E para nós esta não é apenas uma técnica para “facilitar” – é verdade que no Sínodo há “facilitadores”, isto ajuda a avançar – mas não é apenas uma técnica para facilitar o diálogo ou uma dinâmica de comunicação de grupo, porque abraçar, proteger e cuidar faz, de facto, parte da própria natureza da Igreja. Abraçar, proteger e cuidar. A Igreja é, pela sua própria vocação, um lugar de acolhimento e de encontro, onde «a caridade colegial exige uma harmonia perfeita, da qual deriva a sua força moral, a sua beleza espiritual, a sua exemplaridade» (ibid.). Esta palavra é muito importante, “harmonia”. Não há maiorias ou minorias [para ver]; Este pode ser um primeiro passo. O que importa, o fundamental é a harmonia. A harmonia que só o Espírito Santo pode gerar. É o mestre da harmonia, que a partir de muitas diferenças, de muitas vozes diferentes, é capaz de criar uma só voz. Pensemos na manhã de Pentecostes, em como o Espírito Santo criou aquela harmonia na diversidade. A Igreja precisa de “lugares pacíficos e abertos”, que se criam sobretudo nos corações, onde cada pessoa se sinta acolhida como uma criança nos braços da mãe (cf. Is 49,15; 66,13) e como uma criatura elevada. face do seu pai (cf. Os 11,4; Sl 103,13).

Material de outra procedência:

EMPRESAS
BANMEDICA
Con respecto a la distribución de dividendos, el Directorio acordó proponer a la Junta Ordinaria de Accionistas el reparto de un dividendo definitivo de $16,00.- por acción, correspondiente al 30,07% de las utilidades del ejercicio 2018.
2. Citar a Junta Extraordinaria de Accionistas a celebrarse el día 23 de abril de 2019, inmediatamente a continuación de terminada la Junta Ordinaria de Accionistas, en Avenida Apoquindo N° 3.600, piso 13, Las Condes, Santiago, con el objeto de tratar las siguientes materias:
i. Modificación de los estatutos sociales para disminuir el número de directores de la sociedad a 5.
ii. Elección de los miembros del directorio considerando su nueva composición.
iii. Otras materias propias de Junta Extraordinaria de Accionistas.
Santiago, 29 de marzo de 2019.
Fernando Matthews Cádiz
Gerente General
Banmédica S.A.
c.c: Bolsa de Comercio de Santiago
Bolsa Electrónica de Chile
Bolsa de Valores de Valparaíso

E assim chegamos à terceira imagem, a da criança. É o próprio Jesus, no Evangelho, que “o coloca no meio” dos discípulos, mostra-lho, convidando-os a converterem-se e a tornarem-se pequenos como Ele. Perguntaram-lhe quem era o maior no reino dos céus; Ele responde encorajando-os a tornarem-se pequenos como uma criança. Mas não só; acrescenta ainda que quem recebe uma criança em seu nome, recebe-o a Ele próprio (cf. Mt 18, 1-5).
Este paradoxo é fundamental para nós. O Sínodo, dada a sua importância, pede-nos num certo sentido que sejamos “grandes” – na mente, no coração, nas perspetivas – porque as questões a abordar são “grandes” e delicadas, e os cenários em que se situam são amplos, universal. Mas precisamente por esta razão, não podemos permitir-nos desviar o olhar da criança, que Jesus continua a colocar no centro das nossas reuniões e mesas de trabalho, para nos lembrar que a única maneira de estar “à altura da tarefa” que foi A confiança que nos é dada é rebaixarmo-nos, fazermo-nos pequenos e acolhermo-nos, com humildade, como tal. O mais elevado da Igreja é aquele que mais se inclina.

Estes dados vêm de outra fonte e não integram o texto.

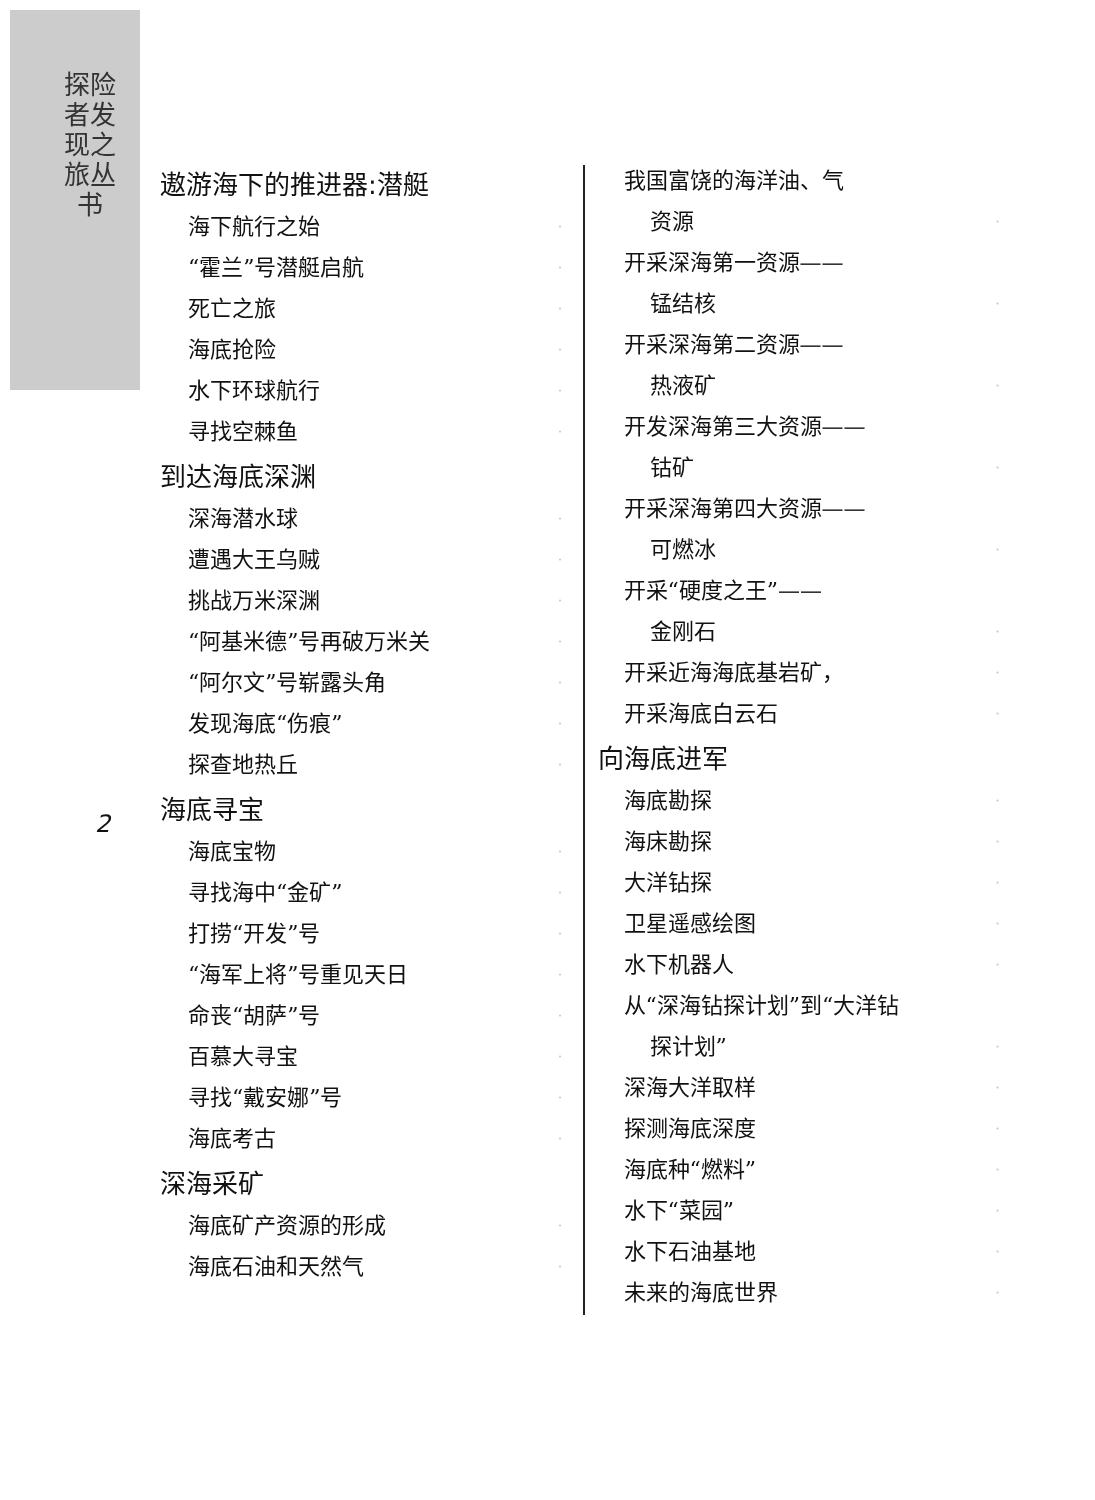探险者发现之旅丛书
2
遨游海下的推进器:潜艇
海下航行之始 ·
“霍兰”号潜艇启航 ·
死亡之旅 ·
海底抢险 ·
水下环球航行 ·
寻找空棘鱼 ·
到达海底深渊
深海潜水球 ·
遭遇大王乌贼 ·
挑战万米深渊 ·
“阿基米德”号再破万米关 ·
“阿尔文”号崭露头角 ·
发现海底“伤痕” ·
探查地热丘 ·
海底寻宝
海底宝物 ·
寻找海中“金矿” ·
打捞“开发”号 ·
“海军上将”号重见天日 ·
命丧“胡萨”号 ·
百慕大寻宝 ·
寻找“戴安娜”号 ·
海底考古 ·
深海采矿
海底矿产资源的形成 ·
海底石油和天然气 ·
我国富饶的海洋油、气
资源 ·
开采深海第一资源——
锰结核 ·
开采深海第二资源——
热液矿 ·
开发深海第三大资源——
钴矿 ·
开采深海第四大资源——
可燃冰 ·
开采“硬度之王”——
金刚石 ·
开采近海海底基岩矿， ·
开采海底白云石 ·
向海底进军
海底勘探 ·
海床勘探 ·
大洋钻探 ·
卫星遥感绘图 ·
水下机器人 ·
从“深海钻探计划”到“大洋钻
探计划” ·
深海大洋取样 ·
探测海底深度 ·
海底种“燃料” ·
水下“菜园” ·
水下石油基地 ·
未来的海底世界 ·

Lembremo-nos de que é fazendo-nos pequenos que Deus «nos mostra o que é a verdadeira grandeza, ainda mais, o que significa ser Deus» (Bento XVI, Homilia na festa do Batismo do Senhor, 11 de janeiro de 2009). Não é por acaso que Jesus diz que os anjos das crianças “no céu estão constantemente na presença do Pai celeste” (Mt 18,10); Ou seja, os anjos são como que um “telescópio” do amor do Pai.

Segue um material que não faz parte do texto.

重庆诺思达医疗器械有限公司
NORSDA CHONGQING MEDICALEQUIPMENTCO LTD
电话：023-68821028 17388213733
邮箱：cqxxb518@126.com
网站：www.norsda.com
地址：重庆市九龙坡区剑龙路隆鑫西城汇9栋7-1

Irmãos e irmãs, retomemos este caminho eclesial com os olhos postos no mundo, porque a comunidade cristã está sempre ao serviço da humanidade, para anunciar a todos a alegria do Evangelho. Hoje é mais necessário do que nunca, especialmente nesta hora dramática da nossa história, em que os ventos da guerra e os incêndios da violência continuam a devastar cidades e nações inteiras.
Para invocar o dom da paz por intercessão de Maria Santíssima, no próximo domingo irei à Basílica de Santa Maria Maior, onde rezarei o Santo Rosário e apresentarei uma súplica sincera à Virgem. Se possível, peço também a vós, membros do Sínodo, que me acompanhem nessa ocasião.
E no dia seguinte, 7 de outubro, peço a todos que vivam um dia de oração e jejum pela paz no mundo.
Vamos caminhar juntos. Escutemos o Senhor. E deixemo-nos guiar pela brisa do Espírito.